[Your task] Reproduce the forum exchange below about the trust metric and certification, word for word and in full.

[Quoted text]
☆ ☆ ☆ ☆ ☆
With my metric, you can say that there's a bound on the amount of water flowing into nodes controlled by bad people, and that means that there's a bound on the number of nodes they can get certification for.

(Reply to this)(Parent)(Thread)


[info]ruakh
2003-08-16 02:39 pm UTC (link)
With my metric, you can say that there's a bound on the amount of water flowing into nodes controlled by bad people, and that means that there's a bound on the number of nodes they can get certification for.

Except that in your metric, there's an arbitrary amount of water flowing into the seed, so over time all the bad people can get certification and start spilling over more water?

Actually, it seems that in your metric, everyone will eventually get certification, as long as there's any chain of trust from you to them? (Though if they're far away, and some of the intermediaries offer many certs, then it will take much longer.)
☆ ☆ ☆ ☆ ☆
[Information given]
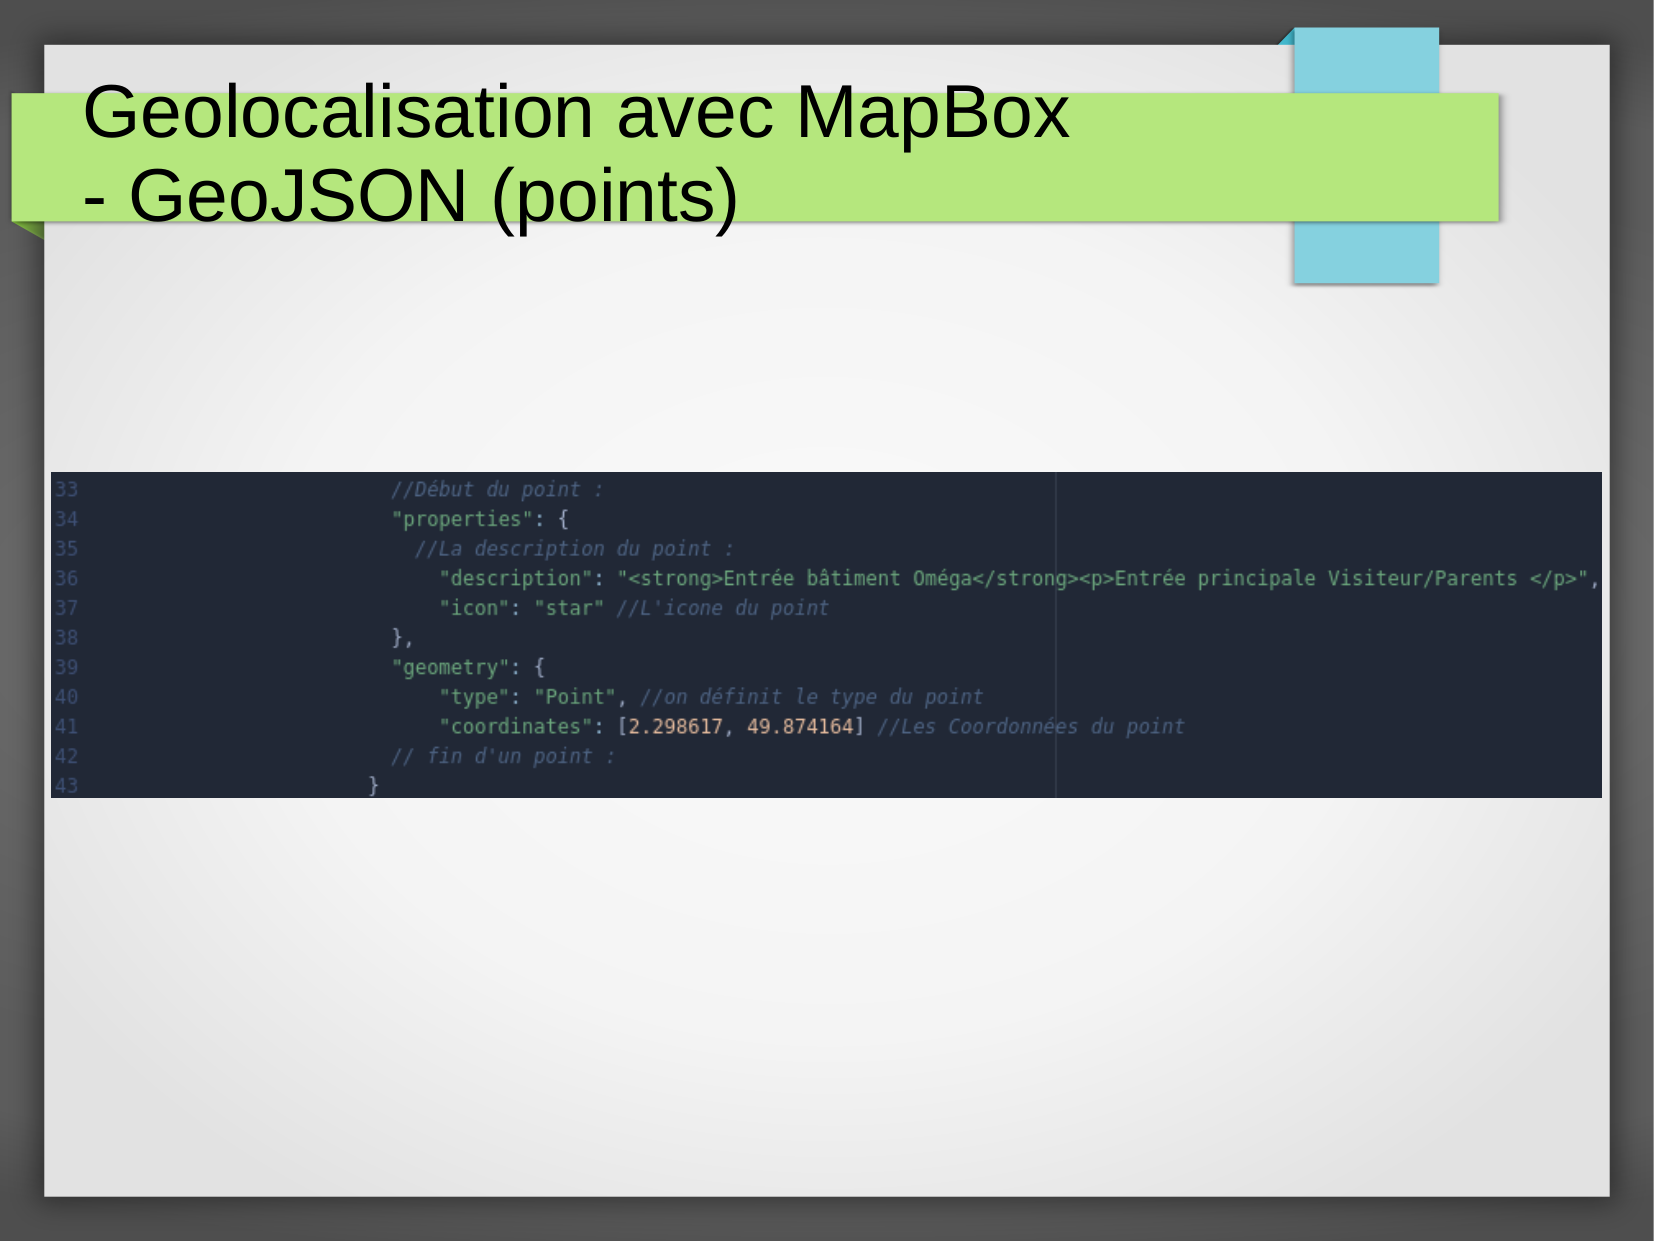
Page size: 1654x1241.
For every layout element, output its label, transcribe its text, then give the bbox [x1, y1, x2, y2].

picture [0, 0, 1654, 1241]
title Geolocalisation avec MapBox - GeoJSON (points) [82, 83, 1264, 224]
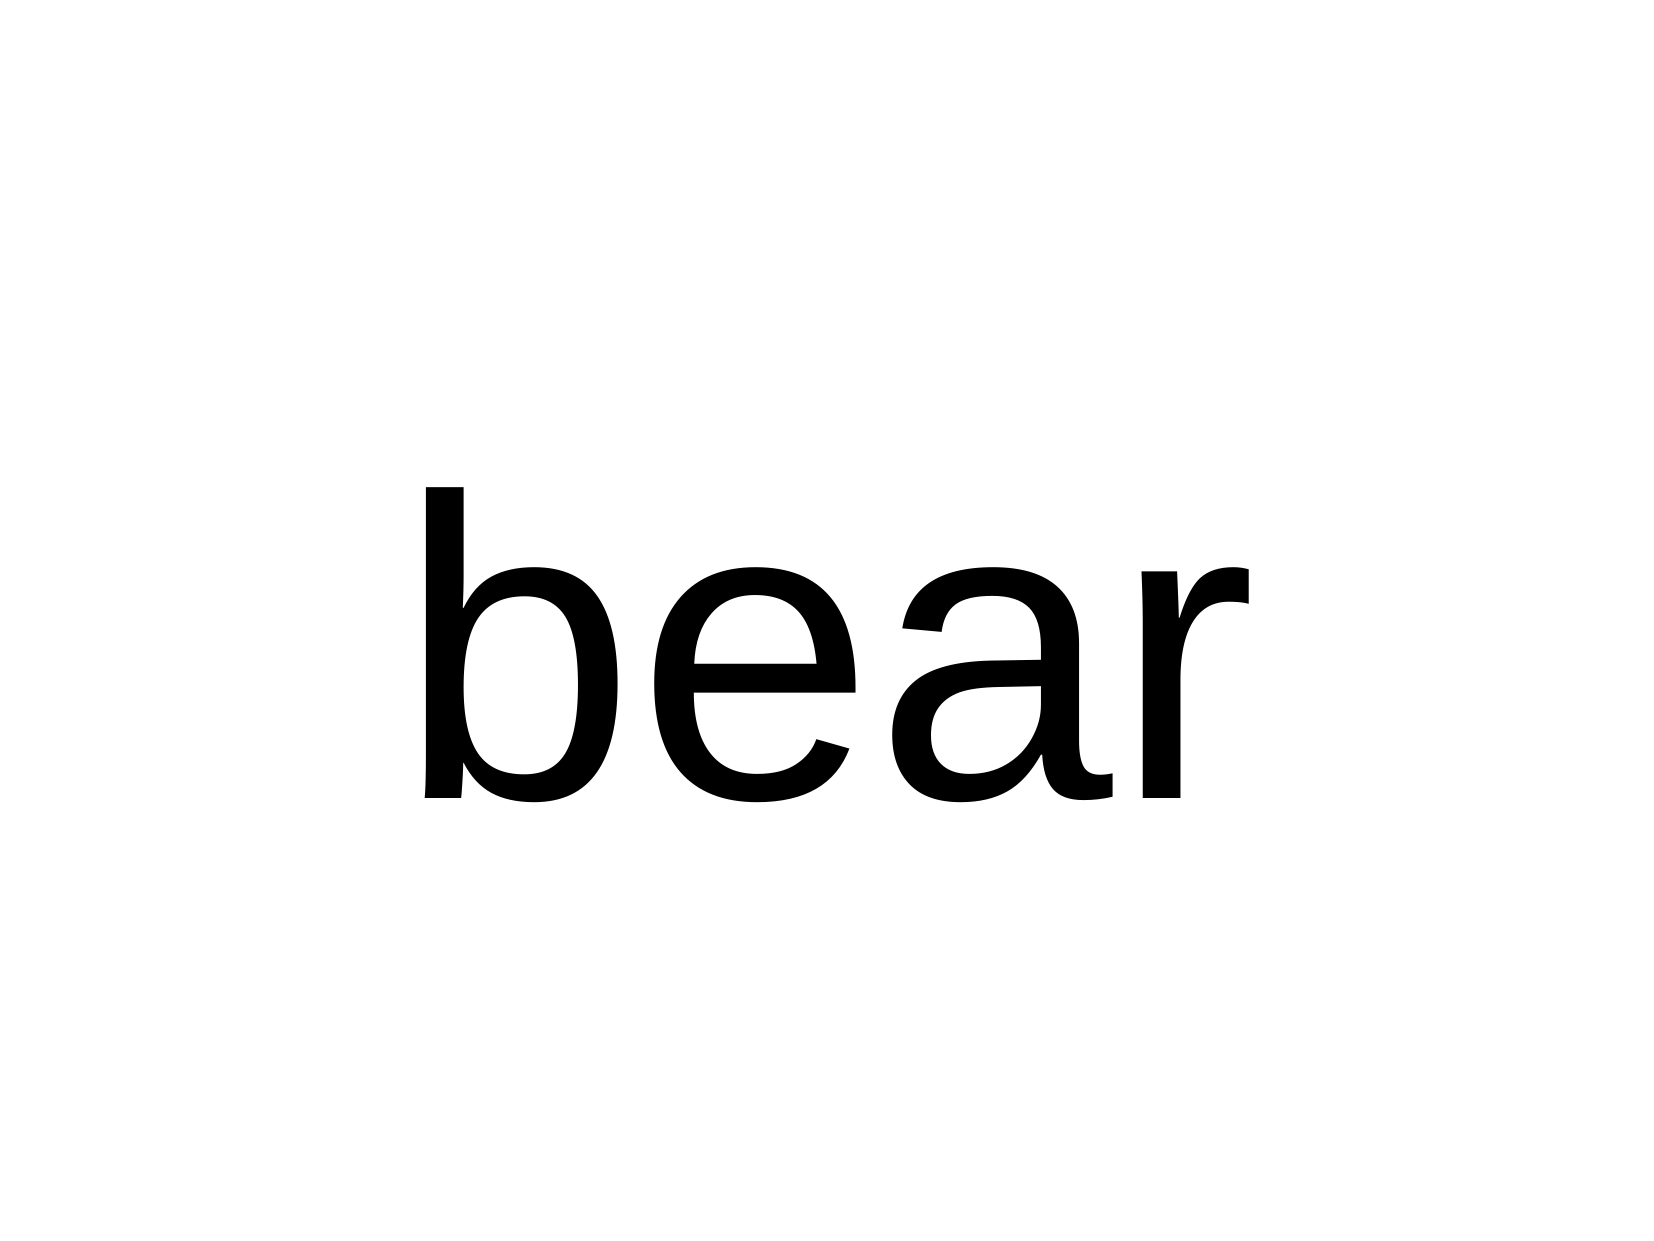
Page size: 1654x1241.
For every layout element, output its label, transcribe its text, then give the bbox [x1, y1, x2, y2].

subtitle bear [82, 290, 1571, 1010]
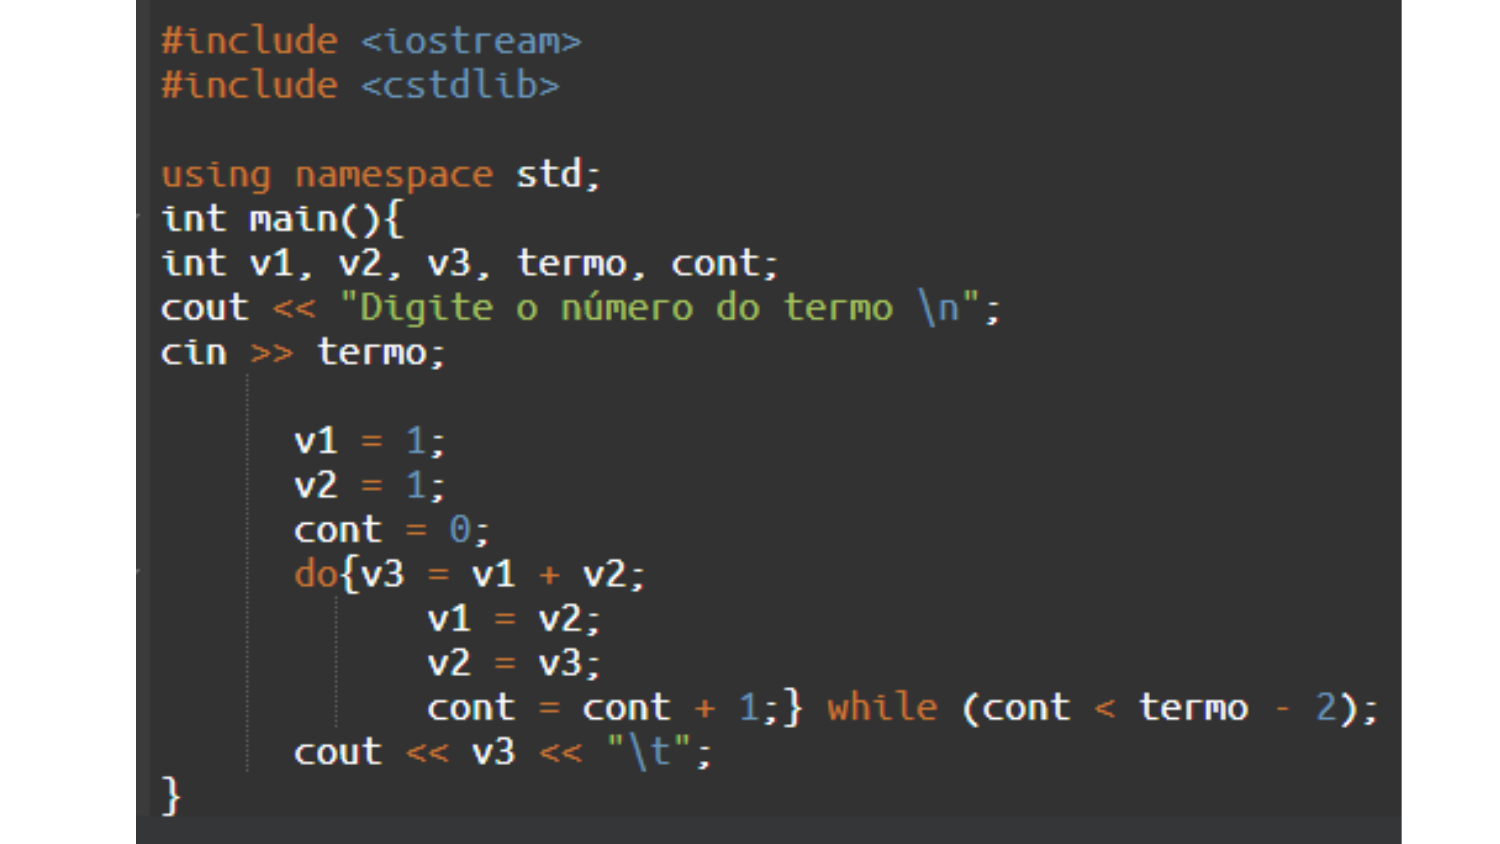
☆ ☆ ☆ ☆ ☆
[Expected answer]
With my metric, you can say that there's a bound on the amount of water flowing into nodes controlled by bad people, and that means that there's a bound on the number of nodes they can get certification for.

(Reply to this)(Parent)(Thread)


[info]ruakh
2003-08-16 02:39 pm UTC (link)
With my metric, you can say that there's a bound on the amount of water flowing into nodes controlled by bad people, and that means that there's a bound on the number of nodes they can get certification for.

Except that in your metric, there's an arbitrary amount of water flowing into the seed, so over time all the bad people can get certification and start spilling over more water?

Actually, it seems that in your metric, everyone will eventually get certification, as long as there's any chain of trust from you to them? (Though if they're far away, and some of the intermediaries offer many certs, then it will take much longer.)